Il était nécessaire de confronter ce que les écrivains, les comédiens voulaient dire, de le montrer, le partager avec le public et toute une nouvelle génération. En même temps, c’est vrai que ce repliement qui s’est produit a eu comme effet d’une part de refuser ce qui venait de l’étranger, puisqu’il avait eu tellement d’influences jusqu’alors et d’autre part de ne pas songer à aller à l’extérieur pour tenter de partager, d’enrichir ce qu’on connaissait. On peut dire que c’est normal puisqu’on voulait tenter d’être original, d’être soi-même. On ne parlait donc pas d’échanges internationaux sinon qu’il y avait certaines compagnies québécoises, qu’on appelait canadiennes qui allaient à l’étranger, mais avec des œuvres classiques, dites internationales. C’était vraiment un théâtre de langue française internationale, même s’il y avait également quelques auteurs québécois.
Je crois que c’est le Centre d’essai des auteurs dramatiques, dont le but était de faire connaître de jeunes auteurs du Québec qui a déclenché l’ouverture sur l’étranger — à ce moment-là, uniquement l’Europe francophone, plus tard, ce fut beaucoup plus vaste — lorsqu’il a organisé en 1975, en France, une série de lectures — spectacle avec 7 auteurs québécois, ce qui a permis de faire connaître d’abord une langue, un style de jeu et ensuite des auteurs comme entre autres Michel Garneau et Michel Tremblay.
Suite à cela des textes québécois ont été joués en Europe francophone et des troupes ont été invitées, ont pu organiser des tournées. Et le jeune théâtre québécois — on appelait ainsi à l’époque les troupes qui faisaient un. travail collectif — a suivi lui aussi. On parlait de repliement sur soi-même et tout à coup on s’est aperçu que c’était important de s’ouvrir vers l’étranger, pas tellement pour acquérir une reconnaissance internationale, que pour partager des façons de travailler et des langages différents. On s’est aperçu qu’il pouvait y avoir une attention portée sur le jeu, le langage, le débit et que ce n’était pas pour des questions de régionalisme, de folklore, absolument pas. Par la suite ces tournées ont crée des contacts et les compagnies québécoises ont voulu accueillir des compagnies étrangères. Il n’y avait à ce moment-là que l’Association québécoise du jeune théâtre qui organisait chaque année un festival, d’abord québécois et qui refusait d’inviter des troupes étrangères. I n’y en avait pas d’autre et les moyens étaient très limités — le grave problèmes des troupes, ici, c’est qu’elles manquent de lieux — mais toutefois, à cause de ces influences, dans les années 75 – 77, on a invité des troupes étrangères dans le cadre du festival de l’Association québécoise du jeune théâtre.
==============================
**Votre consigne**. Prolongez le texte sur l'ouverture du théâtre québécois à l'étranger en reprenant juste après sa dernière phrase. Les entrées n'interviennent d'aucune manière dans ce travail.
==============================
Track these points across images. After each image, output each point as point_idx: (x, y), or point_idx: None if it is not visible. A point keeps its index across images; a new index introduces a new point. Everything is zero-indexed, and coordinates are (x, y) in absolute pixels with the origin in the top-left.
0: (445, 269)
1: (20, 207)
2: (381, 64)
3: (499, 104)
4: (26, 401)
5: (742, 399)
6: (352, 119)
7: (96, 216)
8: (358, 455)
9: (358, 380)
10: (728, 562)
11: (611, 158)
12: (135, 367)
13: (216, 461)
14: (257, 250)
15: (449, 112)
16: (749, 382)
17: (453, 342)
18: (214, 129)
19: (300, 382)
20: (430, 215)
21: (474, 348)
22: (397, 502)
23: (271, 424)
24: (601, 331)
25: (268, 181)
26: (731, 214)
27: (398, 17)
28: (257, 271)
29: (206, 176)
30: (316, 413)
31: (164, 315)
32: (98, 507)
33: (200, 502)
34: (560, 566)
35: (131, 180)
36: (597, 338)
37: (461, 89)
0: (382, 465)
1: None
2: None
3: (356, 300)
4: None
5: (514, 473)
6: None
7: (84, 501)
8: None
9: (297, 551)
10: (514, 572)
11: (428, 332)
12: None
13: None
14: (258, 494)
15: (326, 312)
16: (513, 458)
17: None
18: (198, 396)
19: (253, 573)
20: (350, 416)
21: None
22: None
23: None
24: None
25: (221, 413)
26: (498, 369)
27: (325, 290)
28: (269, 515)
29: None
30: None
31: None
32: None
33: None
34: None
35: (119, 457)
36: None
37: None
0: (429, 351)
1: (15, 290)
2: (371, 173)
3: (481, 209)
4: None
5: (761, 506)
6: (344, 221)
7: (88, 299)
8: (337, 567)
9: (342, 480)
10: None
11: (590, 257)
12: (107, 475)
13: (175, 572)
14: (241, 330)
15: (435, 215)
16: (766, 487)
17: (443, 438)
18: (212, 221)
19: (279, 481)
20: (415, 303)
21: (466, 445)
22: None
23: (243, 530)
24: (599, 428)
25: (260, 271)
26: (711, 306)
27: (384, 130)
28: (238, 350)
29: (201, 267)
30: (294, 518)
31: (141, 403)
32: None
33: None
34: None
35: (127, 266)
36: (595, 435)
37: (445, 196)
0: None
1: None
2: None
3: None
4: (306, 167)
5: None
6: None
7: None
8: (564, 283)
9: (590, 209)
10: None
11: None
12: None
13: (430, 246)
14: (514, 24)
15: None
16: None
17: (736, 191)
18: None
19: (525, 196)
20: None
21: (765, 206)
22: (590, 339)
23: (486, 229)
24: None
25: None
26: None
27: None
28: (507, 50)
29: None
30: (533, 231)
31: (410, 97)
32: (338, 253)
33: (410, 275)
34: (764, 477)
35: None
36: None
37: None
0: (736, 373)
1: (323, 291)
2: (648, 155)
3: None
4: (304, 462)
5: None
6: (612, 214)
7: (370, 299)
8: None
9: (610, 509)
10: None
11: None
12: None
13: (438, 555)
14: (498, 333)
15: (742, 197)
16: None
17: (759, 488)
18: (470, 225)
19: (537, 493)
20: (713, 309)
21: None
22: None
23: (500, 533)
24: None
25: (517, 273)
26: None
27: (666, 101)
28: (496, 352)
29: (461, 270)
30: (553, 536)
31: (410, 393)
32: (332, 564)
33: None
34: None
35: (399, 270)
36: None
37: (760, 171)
==============================
**Exercice corrigé**.
Cela s’est poursuivi, de façon parcimonieuse peut-être à cause du manque de lieux, mais le mouvement à éclaté et il y a eu des échanges réguliers avec la France et la Belgique surtout pour arriver maintenant à avoir des envies de jeter un regard sur les approches différentes d’un pays et de l’autre, des écrivains, des comédiens, des metteurs en scène. Car je crois que les échanges internationaux ce n’est pas seulement l’importation et l’exportation de compagnies avec un spectacle mais aussi — et c’est vers cela que l’on va maintenant — des échanges de metteurs en scène, de comédiens pour confronter les pratiques. Tout repose avant tout sur les contacts, les relations entre professionnels, la connaissance réciproque du travail qui se fait et la curiosité, le désir d’échanges, de connaissance réciproque. A ce niveau-là, déjà dans le passé, la Belgique, la Communauté française a été très active. Si l’on parle du jeune théâtre, je crois que c’est Robert Maréchal du Festival du jeune théâtre de Liège qui le premier a invité de façon régulière des troupes du Québec. Je pense entre autres à un Don Quichotte que Jean-Pierre Ronfard avait monté avec de jeunes comédiens, un Don Quichotte qui n’avait rien à voir avec une interprétation classique, la trame, les personnages étaient là mais, c’était une interprétation complètement originale, très québécoise. Et cela, c’était avant les années 75, avant ce mouvement dont je parlais tout à l’heure.
Et cette année-ci on pourra voir au Festival du jeune théâtre de Liège des productions canadiennes et québécoises très diverses qui témoignent des pratiques du jeune théâtre chez nous.